Die kurze Antwort lautet: Ja, ist er! In Maßen genoßen ist gerade Rotwein aufgrund seines höheren Gehalts an Antioxidantien gesünder als Weißwein, da sich diese Stoffe vor allem in den Schalen der Trauben befindet. Antioxidantien werden vor allem mit der Verlangsamung der Zellalterung in Verbindung gebracht. Auch der hohe Gehalt an Tanninen kann das Risiko an Herzinfarkt- und Schlaganfallrisiko senken, sowie gewisse Krebs- und Demenzerkrankungen vorbeugen. Ein Gläschen Rotwein hier und da wirkt sich also nicht nur auf das seelische Wohl, sonder auch auf das leibliche aus. In diesem Sinne also: Zum Wohl!

Welche Inhaltsstoffe kommen im Rotwein vor?

Aufgrund seines Herstellungsverfahrens enthält Rotwein mehr Inhaltsstoffe als Weißwein. Neben den Farbstoffen befinden sich nämlich auch Aromastoffe und Tannine in den Beerenschalen mit denen der Rotwein bei der alkoholischen Gärung in Kontakt tritt.
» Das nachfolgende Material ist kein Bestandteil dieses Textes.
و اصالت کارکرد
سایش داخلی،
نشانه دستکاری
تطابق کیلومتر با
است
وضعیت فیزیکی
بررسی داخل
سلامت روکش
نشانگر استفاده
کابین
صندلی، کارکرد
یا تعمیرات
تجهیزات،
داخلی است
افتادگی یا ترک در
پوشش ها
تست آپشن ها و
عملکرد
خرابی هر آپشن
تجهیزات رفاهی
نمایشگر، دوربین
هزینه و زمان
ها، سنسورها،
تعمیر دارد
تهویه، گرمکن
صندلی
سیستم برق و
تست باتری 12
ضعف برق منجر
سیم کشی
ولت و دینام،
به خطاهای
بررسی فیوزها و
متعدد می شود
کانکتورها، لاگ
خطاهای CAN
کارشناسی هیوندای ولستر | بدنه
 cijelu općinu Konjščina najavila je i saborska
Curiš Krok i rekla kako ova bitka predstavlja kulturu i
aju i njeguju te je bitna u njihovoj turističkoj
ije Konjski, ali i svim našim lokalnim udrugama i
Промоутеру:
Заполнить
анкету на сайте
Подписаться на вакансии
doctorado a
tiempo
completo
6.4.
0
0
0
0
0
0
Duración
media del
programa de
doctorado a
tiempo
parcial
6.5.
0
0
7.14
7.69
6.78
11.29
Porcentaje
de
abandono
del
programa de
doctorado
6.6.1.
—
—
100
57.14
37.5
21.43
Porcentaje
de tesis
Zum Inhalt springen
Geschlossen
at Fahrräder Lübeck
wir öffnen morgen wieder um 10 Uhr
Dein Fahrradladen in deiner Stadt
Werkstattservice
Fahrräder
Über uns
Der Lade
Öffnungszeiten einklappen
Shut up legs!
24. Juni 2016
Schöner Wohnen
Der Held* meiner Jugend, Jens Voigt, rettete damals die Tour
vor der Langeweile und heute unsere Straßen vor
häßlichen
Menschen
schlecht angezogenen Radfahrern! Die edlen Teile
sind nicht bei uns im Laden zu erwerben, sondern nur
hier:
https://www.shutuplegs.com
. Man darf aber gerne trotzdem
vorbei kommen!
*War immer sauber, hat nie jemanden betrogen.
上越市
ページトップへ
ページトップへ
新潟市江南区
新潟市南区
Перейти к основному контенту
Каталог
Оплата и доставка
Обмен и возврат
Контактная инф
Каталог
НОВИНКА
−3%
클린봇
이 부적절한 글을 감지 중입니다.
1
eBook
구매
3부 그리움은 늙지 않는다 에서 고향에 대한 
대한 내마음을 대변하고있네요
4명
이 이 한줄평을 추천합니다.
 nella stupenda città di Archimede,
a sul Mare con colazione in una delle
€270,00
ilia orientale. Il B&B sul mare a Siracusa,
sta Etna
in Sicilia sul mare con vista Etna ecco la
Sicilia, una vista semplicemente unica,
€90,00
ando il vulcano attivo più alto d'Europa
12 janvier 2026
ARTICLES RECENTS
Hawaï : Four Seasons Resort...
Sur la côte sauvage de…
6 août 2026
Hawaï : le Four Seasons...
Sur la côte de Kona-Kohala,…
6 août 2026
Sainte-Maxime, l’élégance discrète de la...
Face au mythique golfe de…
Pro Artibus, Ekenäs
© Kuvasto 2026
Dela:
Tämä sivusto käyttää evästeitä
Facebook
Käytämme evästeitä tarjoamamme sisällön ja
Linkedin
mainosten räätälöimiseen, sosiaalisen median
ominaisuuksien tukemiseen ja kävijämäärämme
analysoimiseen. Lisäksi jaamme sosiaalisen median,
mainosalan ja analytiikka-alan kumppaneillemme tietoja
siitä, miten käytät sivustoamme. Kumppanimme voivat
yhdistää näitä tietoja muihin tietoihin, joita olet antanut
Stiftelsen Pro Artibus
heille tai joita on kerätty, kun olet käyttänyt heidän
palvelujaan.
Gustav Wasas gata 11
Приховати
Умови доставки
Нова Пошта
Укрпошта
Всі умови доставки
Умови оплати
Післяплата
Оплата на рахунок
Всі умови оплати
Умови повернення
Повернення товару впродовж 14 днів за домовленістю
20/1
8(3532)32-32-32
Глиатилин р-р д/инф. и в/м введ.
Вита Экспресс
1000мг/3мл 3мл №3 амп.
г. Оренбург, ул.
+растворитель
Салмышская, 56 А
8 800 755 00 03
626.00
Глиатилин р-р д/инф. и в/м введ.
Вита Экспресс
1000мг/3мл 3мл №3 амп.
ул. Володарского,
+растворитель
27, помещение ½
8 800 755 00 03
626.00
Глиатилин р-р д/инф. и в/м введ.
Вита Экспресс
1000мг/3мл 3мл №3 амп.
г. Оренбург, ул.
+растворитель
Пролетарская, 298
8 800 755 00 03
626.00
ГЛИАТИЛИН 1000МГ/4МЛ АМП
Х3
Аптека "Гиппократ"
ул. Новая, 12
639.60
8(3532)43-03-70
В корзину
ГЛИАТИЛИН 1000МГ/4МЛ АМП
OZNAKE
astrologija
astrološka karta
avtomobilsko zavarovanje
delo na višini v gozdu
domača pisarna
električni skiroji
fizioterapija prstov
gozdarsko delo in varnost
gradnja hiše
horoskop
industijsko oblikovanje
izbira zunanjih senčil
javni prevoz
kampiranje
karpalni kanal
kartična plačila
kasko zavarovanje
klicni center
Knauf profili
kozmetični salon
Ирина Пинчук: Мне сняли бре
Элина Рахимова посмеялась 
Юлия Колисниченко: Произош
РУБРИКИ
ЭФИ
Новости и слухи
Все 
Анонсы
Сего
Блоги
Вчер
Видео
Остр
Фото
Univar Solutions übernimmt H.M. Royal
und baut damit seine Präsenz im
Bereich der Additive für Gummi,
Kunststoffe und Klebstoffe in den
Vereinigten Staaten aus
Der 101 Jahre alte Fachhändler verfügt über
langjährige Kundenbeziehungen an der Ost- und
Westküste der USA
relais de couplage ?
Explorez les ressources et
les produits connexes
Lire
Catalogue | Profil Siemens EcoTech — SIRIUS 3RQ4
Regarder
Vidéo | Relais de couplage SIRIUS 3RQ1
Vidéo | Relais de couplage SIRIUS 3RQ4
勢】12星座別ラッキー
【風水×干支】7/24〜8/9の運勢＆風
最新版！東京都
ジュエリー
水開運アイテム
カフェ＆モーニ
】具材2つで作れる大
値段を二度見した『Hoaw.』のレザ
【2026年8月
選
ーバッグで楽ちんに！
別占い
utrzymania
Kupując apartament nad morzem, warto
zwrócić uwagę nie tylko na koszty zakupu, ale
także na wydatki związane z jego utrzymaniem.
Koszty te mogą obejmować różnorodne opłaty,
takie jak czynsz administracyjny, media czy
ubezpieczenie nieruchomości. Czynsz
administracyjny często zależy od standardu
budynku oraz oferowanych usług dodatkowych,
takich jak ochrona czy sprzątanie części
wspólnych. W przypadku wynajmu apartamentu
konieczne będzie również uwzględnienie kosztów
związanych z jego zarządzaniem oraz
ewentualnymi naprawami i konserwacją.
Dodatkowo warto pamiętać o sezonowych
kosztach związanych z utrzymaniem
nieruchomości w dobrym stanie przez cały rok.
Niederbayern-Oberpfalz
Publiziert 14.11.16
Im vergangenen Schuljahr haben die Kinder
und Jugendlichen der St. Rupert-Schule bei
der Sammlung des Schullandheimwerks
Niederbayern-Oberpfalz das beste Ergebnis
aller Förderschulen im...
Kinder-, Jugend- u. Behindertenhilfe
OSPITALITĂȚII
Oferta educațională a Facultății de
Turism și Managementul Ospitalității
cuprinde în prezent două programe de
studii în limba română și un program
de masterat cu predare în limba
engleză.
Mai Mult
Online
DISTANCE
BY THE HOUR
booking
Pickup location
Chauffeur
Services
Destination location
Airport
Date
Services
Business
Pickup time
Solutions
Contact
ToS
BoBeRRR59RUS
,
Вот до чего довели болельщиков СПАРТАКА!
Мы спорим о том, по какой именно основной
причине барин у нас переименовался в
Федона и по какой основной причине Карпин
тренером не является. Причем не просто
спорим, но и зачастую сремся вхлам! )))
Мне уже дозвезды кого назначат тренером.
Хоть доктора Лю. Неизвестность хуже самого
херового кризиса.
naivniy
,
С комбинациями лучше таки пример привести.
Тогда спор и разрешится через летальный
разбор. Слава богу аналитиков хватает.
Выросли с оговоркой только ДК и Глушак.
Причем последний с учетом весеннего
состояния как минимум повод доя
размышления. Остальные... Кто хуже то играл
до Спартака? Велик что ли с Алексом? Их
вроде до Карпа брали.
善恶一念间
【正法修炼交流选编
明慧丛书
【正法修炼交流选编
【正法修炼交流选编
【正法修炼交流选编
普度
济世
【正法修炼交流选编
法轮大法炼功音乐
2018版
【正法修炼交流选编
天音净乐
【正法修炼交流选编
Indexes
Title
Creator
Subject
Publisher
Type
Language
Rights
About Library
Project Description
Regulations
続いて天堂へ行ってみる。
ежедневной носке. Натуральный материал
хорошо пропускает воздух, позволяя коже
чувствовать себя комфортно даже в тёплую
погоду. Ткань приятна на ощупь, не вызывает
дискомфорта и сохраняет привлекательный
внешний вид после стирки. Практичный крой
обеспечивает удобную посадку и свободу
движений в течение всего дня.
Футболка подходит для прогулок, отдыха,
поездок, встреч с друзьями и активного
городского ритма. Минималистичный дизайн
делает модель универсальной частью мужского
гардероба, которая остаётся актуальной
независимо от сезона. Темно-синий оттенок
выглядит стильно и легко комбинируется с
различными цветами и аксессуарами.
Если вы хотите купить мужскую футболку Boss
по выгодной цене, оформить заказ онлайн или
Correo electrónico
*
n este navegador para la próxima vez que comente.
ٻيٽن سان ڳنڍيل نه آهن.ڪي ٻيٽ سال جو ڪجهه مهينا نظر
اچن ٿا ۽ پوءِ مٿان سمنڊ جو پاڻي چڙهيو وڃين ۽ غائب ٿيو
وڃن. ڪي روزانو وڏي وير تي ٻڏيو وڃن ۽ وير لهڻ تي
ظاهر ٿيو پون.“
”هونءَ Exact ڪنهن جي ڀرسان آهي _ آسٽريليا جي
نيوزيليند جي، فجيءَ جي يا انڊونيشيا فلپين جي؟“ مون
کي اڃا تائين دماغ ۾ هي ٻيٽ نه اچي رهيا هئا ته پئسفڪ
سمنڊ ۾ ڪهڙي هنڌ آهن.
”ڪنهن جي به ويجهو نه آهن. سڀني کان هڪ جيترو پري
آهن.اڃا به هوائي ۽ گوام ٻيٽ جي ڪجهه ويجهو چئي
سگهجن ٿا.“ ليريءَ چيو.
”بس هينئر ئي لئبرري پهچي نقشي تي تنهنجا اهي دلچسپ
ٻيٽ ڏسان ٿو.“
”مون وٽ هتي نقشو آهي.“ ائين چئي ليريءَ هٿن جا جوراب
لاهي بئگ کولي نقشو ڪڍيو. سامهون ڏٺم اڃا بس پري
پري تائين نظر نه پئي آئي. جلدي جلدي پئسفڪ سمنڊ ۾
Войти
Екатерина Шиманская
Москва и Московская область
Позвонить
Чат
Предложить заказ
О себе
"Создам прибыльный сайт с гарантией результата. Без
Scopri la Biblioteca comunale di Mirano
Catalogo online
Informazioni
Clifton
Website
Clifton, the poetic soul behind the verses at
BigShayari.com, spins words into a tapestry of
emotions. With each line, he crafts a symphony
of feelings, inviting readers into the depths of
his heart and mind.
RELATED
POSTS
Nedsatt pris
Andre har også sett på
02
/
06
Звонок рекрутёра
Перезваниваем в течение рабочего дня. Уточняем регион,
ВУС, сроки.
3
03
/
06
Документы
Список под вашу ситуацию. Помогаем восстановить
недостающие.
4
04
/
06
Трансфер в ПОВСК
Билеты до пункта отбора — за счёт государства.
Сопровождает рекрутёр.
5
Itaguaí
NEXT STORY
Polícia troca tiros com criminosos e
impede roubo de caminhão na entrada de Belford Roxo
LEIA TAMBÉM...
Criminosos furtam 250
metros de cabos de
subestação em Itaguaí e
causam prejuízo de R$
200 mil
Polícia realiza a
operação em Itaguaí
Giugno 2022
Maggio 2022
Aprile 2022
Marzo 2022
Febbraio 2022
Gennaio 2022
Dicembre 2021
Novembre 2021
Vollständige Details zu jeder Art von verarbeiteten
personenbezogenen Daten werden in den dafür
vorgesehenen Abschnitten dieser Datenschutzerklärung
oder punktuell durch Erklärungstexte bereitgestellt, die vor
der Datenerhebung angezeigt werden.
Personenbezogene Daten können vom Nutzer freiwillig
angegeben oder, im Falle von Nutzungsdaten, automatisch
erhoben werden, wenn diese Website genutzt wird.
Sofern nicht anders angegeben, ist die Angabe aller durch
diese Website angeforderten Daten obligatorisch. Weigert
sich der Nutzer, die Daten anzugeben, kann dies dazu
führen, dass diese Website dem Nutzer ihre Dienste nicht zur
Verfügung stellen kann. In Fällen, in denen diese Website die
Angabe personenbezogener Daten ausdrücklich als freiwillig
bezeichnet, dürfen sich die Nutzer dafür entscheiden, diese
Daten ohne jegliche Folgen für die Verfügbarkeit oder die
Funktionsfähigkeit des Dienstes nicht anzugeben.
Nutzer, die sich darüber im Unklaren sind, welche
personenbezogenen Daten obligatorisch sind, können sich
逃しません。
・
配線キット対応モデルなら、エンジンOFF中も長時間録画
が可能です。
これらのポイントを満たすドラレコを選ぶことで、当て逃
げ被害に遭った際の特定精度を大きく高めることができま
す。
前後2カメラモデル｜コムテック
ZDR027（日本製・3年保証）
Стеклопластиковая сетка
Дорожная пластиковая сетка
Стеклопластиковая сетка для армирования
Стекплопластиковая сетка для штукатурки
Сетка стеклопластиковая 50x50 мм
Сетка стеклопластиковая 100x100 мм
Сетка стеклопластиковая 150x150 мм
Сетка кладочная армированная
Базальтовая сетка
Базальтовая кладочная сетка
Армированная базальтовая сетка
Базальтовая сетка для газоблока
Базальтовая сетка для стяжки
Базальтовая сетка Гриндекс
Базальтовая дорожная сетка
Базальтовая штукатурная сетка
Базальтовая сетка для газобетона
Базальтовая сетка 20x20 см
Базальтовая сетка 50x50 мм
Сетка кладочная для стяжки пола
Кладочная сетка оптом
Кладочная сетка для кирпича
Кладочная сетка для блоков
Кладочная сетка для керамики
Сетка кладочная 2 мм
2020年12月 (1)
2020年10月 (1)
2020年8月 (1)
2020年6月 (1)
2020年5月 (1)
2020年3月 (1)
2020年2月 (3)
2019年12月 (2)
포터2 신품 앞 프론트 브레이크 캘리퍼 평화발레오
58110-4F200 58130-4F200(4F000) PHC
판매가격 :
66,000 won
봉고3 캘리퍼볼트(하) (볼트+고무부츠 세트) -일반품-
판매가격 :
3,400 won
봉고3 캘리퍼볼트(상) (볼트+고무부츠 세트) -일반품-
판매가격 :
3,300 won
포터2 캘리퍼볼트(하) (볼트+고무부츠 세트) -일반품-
Die meisten Inhaltsstoffe tragen außerdem zum typischen Aroma und Geschmack eines Weins bei. Der größten Anteil an Inhaltsstoffen macht mit 70 - 85% das Wasser aus dem Pflanzensaft aus. Mit 15 - 20% folgen die Extraktstoffe wie Glycerin, Mineralien, Phenole, Tannine, höhere Alkohole, Zucker, Säure, Vitamine, Ester und Polyphenole besteht. Unter anderem tragen diese zu den geschmacklichen Eigenschaften bei. Die Ester zum Beispiel, die bei der Reaktion von Säuren mit Alkohol entstehen verleihen dem Rotwein Erdbeer- und Himbeeraromen. Säure hingegen - vor allem die Milchsäure, die beim biologischen Säureabbau entsteht - sorgt für Frische im Wein. Tannine hingegen machen den Wein alterungsbeständig und somit lagerungsfähig. Je nach Stil und Herstellungsverfahren enthält ein Rotwein meistens 10 - 15% Alkohol, der für Harmonie und Geschmacksintensität sorgt.

Rotwein aus Italien - Qualität & Genuss von der Stiefelspitze bis zu den Alpen

Rotwein ist in italien ein alltäglicher Begleiter zu verschiedenen Speisen und feierlichen Anlässen. Die Vielfalt macht es so interessant den Rotwein zu verkosten. Aus den Abruzzen stammt zum Beispiel der Montepulciano d’Abruzzo. Weiter südlich in Apulien - der Stiefelspitze Italiens - verarbeitet man die Rebsorte Primitivo zu schmackhaften und intensiven Rotweinen. Hohen Genuss und Qualität versprechen auch die Weine aus der Toskana. Seit einigen Jahren schon steigt zudem die Zahl an Gebieten, in welchen Weine mit der DOC und DOCG Appellation produziert werden. Somit steigt auch das Qualitätsniveau dieser Weine an.